▸ **Items from a data source**
--------------------------------------------------

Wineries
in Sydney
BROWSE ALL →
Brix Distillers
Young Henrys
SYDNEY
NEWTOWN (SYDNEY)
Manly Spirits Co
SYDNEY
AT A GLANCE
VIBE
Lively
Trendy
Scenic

--------------------------------------------------

▸ **Work instructions**
Print each line of the data verbatim, in its original order.

▸ **Exercise answer**
Wineries
in Sydney
BROWSE ALL →
Brix Distillers
Young Henrys
SYDNEY
NEWTOWN (SYDNEY)
Manly Spirits Co
SYDNEY
AT A GLANCE
VIBE
Lively
Trendy
Scenic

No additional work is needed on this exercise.